*CONSIGNE*.
Répondez brièvement à ces questions sur le texte consacré à l'apprentissage précoce des langues.
(a) Où chacune des deux langues vivantes des élèves de 6ème doit-elle être commencée ?
(b) À quelle date Jack Lang a-t-il présenté à la presse la nouvelle politique sur les langues étrangères ?
(c) Quel pourcentage de personnes en Europe affirment ne connaître aucune langue étrangère ?

*TEXTE À LIRE*.
L'apprentissage des langues dès le plus jeune âge

Apprentissage précoce





L'apprentissage des langues dès le plus jeune âge.

L'ambition, dans les cinq ans, est que tous les élèves de 6ème apprennent deux langues vivantes, l'une commencée à l'école primaire, l'autre débutée au collège. Elle est aussi d'ouvrir les sections européennes dès la classe de 6ème.

Le 20 juin 2000, Jack Lang, ministre de l'éducation nationale, présentait, à la presse, la nouvelle politique du gouvernement français en matière d'enseignement des langues étrangères. Dans une Europe où 47% des personnes affirment ne connaître aucune langue étrangère, il était grand temps que la France, à l'heure de l'année européenne des langues 2001 , se penche, comme ses voisins, sur la question en vue de prendre des mesures en faveur de l'apprentissage des langues étrangères.

*LIGNES DE DONNÉES*.
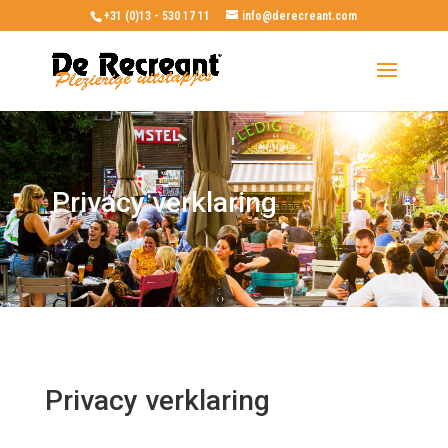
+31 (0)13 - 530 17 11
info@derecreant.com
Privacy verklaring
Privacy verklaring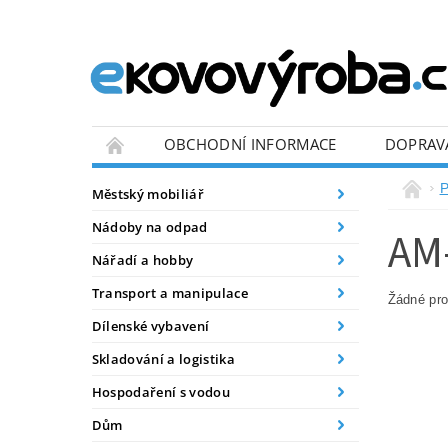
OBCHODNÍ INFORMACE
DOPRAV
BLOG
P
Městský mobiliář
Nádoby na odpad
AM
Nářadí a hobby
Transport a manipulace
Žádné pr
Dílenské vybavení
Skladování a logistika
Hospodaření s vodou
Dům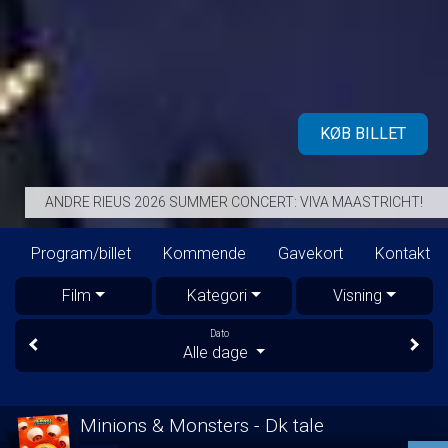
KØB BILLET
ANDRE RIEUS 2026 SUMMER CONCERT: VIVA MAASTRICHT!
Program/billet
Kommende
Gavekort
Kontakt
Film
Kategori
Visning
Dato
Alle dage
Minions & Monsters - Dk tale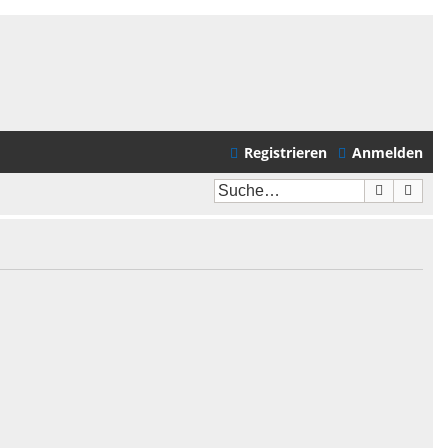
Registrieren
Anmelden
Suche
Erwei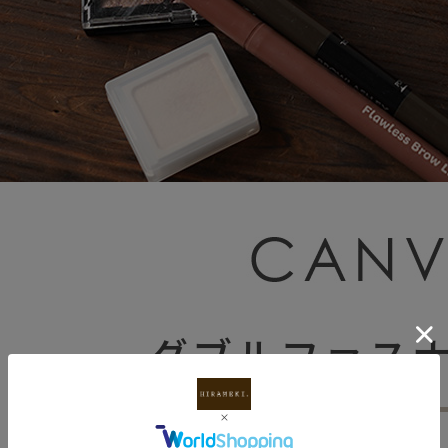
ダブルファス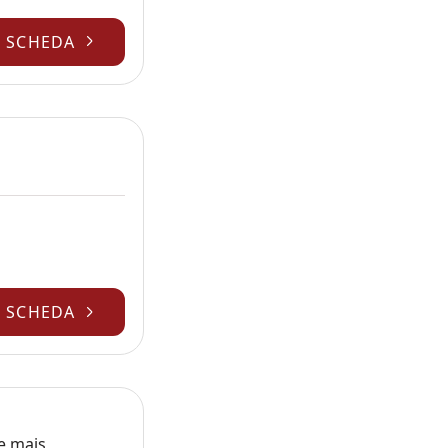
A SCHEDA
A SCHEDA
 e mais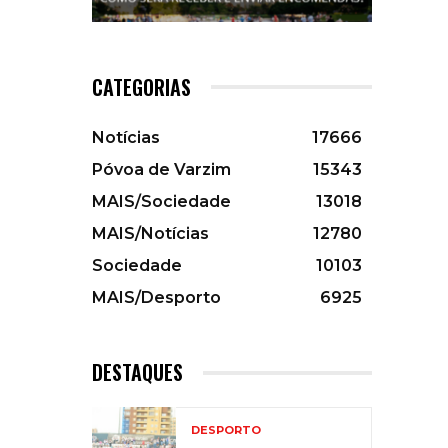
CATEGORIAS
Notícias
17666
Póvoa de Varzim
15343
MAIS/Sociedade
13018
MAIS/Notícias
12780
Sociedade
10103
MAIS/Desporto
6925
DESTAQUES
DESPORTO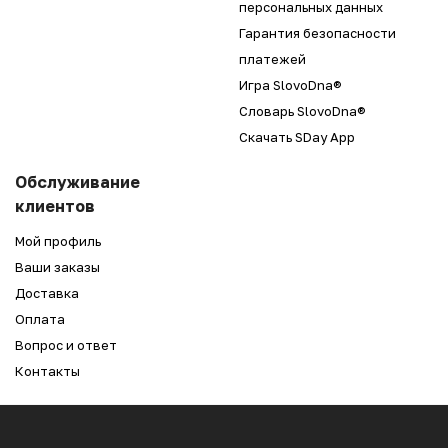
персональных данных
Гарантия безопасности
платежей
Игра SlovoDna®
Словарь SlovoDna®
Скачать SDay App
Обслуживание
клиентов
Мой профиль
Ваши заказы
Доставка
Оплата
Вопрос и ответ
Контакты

*CORRIGÉ*.
(a) L'une est commencée à l'école primaire, l'autre au collège.
(b) Le 20 juin 2000.
(c) 47 %.